RECORDS FOR THE EXERCISE section start
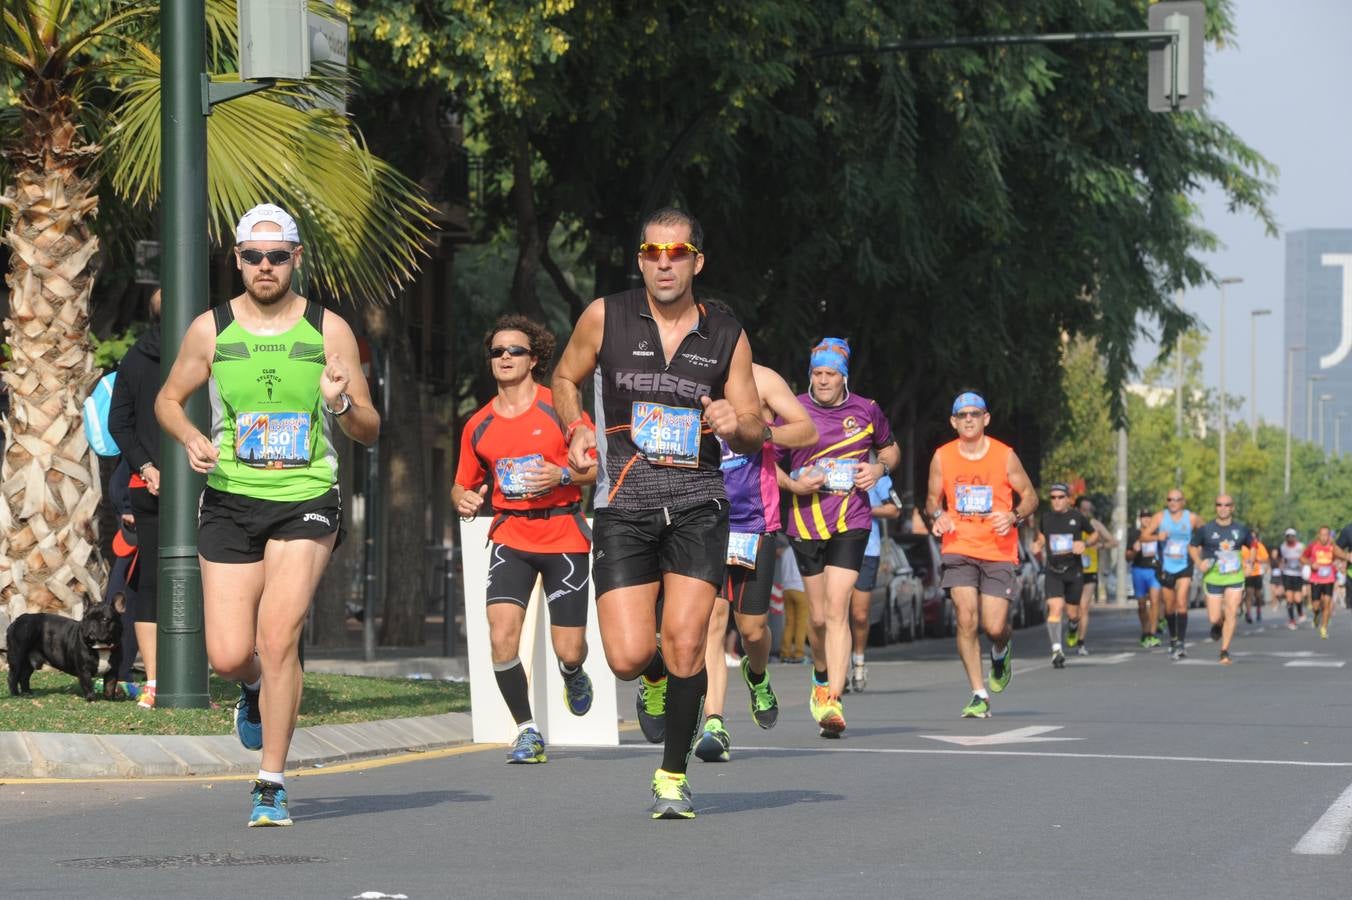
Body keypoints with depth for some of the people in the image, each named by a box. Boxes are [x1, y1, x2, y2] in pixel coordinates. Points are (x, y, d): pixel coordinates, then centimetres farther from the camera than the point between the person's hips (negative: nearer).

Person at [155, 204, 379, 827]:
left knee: (278, 636, -18)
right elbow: (169, 399, 17)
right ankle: (256, 690, 36)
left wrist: (343, 404, -16)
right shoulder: (210, 329, 4)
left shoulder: (329, 330, 2)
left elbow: (369, 431, 6)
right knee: (229, 656, -4)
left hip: (306, 501, -2)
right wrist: (189, 437, -4)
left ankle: (271, 786, -7)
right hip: (230, 503, 2)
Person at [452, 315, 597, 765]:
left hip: (564, 537, -2)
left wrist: (562, 476, -18)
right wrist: (464, 500, -6)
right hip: (510, 537, 2)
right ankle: (527, 730, -2)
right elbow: (463, 484, 17)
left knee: (568, 650, -2)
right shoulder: (478, 426, 7)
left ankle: (573, 675, 37)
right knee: (502, 637, -18)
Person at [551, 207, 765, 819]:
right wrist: (578, 431, 0)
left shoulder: (727, 337, 6)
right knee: (628, 658, -10)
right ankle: (656, 679, 29)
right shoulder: (605, 318, 2)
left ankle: (673, 775, 8)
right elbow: (564, 379, 19)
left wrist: (736, 425, -12)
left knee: (685, 646, -12)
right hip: (624, 506, 0)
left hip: (697, 503, 0)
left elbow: (756, 435, 11)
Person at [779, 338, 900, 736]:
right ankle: (821, 677, 37)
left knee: (837, 609, -14)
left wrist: (880, 467, -1)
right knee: (818, 615, 7)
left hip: (851, 523, -1)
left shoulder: (866, 410, 3)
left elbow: (890, 448, 21)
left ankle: (833, 702, -17)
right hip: (805, 522, 1)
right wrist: (793, 484, -10)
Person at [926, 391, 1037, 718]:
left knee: (994, 627, -7)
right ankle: (979, 695, -4)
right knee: (966, 619, -13)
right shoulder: (942, 457, 3)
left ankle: (1002, 650, 33)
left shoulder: (1005, 456, -2)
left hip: (999, 552, -1)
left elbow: (1030, 496, 7)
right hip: (959, 548, 1)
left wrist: (1014, 517, -14)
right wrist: (937, 516, -9)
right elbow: (933, 499, 15)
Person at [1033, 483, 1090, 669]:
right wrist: (1037, 545, 0)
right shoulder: (1045, 517, 4)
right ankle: (1056, 650, -23)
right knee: (1055, 608, -19)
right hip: (1052, 571, 0)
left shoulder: (1077, 517, -1)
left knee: (1072, 613, 5)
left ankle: (1074, 625, 44)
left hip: (1073, 570, 0)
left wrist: (1084, 543, -7)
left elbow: (1094, 534, 13)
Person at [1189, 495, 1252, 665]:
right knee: (1214, 618, -2)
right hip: (1213, 578, -1)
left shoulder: (1241, 529, 2)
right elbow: (1192, 547, 7)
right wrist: (1198, 563, -9)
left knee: (1231, 614, -11)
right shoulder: (1206, 529, -4)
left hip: (1235, 578, 1)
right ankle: (1218, 625, 36)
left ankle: (1225, 651, -3)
RECORDS FOR THE EXERCISE section end
## PROBLEM STATEMENT
Can you return all of the material above line for line, unchanged, with the picture left out?

## OUTPUT OF THE TASK
Body keypoints with depth for some of the people in the image, each named by a box. Boxes are [x1, y1, x2, y2] in pixel coordinates. Points are (x, y, d): pixel coordinates, then centimetres farther from the camera than the point between the person's hips (negative: nearer).

Person at [155, 204, 379, 827]:
left knee: (278, 636, -18)
right elbow: (169, 399, 17)
right ankle: (256, 690, 36)
left wrist: (343, 404, -16)
right shoulder: (210, 329, 4)
left shoulder: (329, 330, 2)
left elbow: (369, 431, 6)
right knee: (229, 656, -4)
left hip: (306, 501, -2)
right wrist: (189, 437, -4)
left ankle: (271, 786, -7)
right hip: (230, 503, 2)
Person at [452, 315, 597, 765]:
left hip: (564, 537, -2)
left wrist: (562, 476, -18)
right wrist: (464, 500, -6)
right hip: (510, 537, 2)
right ankle: (527, 730, -2)
right elbow: (463, 484, 17)
left knee: (568, 650, -2)
right shoulder: (478, 426, 7)
left ankle: (573, 675, 37)
right knee: (502, 637, -18)
Person at [551, 207, 765, 819]:
right wrist: (578, 431, 0)
left shoulder: (727, 337, 6)
right knee: (628, 658, -10)
right ankle: (656, 679, 29)
right shoulder: (605, 318, 2)
left ankle: (673, 775, 8)
right elbow: (564, 379, 19)
left wrist: (736, 425, -12)
left knee: (685, 646, -12)
right hip: (624, 506, 0)
left hip: (697, 503, 0)
left elbow: (756, 435, 11)
Person at [779, 338, 900, 736]:
right ankle: (821, 677, 37)
left knee: (837, 609, -14)
left wrist: (880, 467, -1)
right knee: (818, 615, 7)
left hip: (851, 523, -1)
left shoulder: (866, 410, 3)
left elbow: (890, 448, 21)
left ankle: (833, 702, -17)
right hip: (805, 522, 1)
right wrist: (793, 484, -10)
Person at [926, 391, 1037, 718]:
left knee: (994, 627, -7)
right ankle: (979, 695, -4)
right knee: (966, 619, -13)
right shoulder: (942, 457, 3)
left ankle: (1002, 650, 33)
left shoulder: (1005, 456, -2)
left hip: (999, 552, -1)
left elbow: (1030, 496, 7)
right hip: (959, 548, 1)
left wrist: (1014, 517, -14)
right wrist: (937, 516, -9)
right elbow: (933, 499, 15)
Person at [1033, 483, 1090, 669]:
right wrist: (1037, 545, 0)
right shoulder: (1045, 517, 4)
right ankle: (1056, 650, -23)
right knee: (1055, 608, -19)
right hip: (1052, 571, 0)
left shoulder: (1077, 517, -1)
left knee: (1072, 613, 5)
left ankle: (1074, 625, 44)
left hip: (1073, 570, 0)
left wrist: (1084, 543, -7)
left elbow: (1094, 534, 13)
Person at [1189, 495, 1252, 665]:
right knee: (1214, 618, -2)
right hip: (1213, 578, -1)
left shoulder: (1241, 529, 2)
right elbow: (1192, 547, 7)
right wrist: (1198, 563, -9)
left knee: (1231, 614, -11)
right shoulder: (1206, 529, -4)
left hip: (1235, 578, 1)
right ankle: (1218, 625, 36)
left ankle: (1225, 651, -3)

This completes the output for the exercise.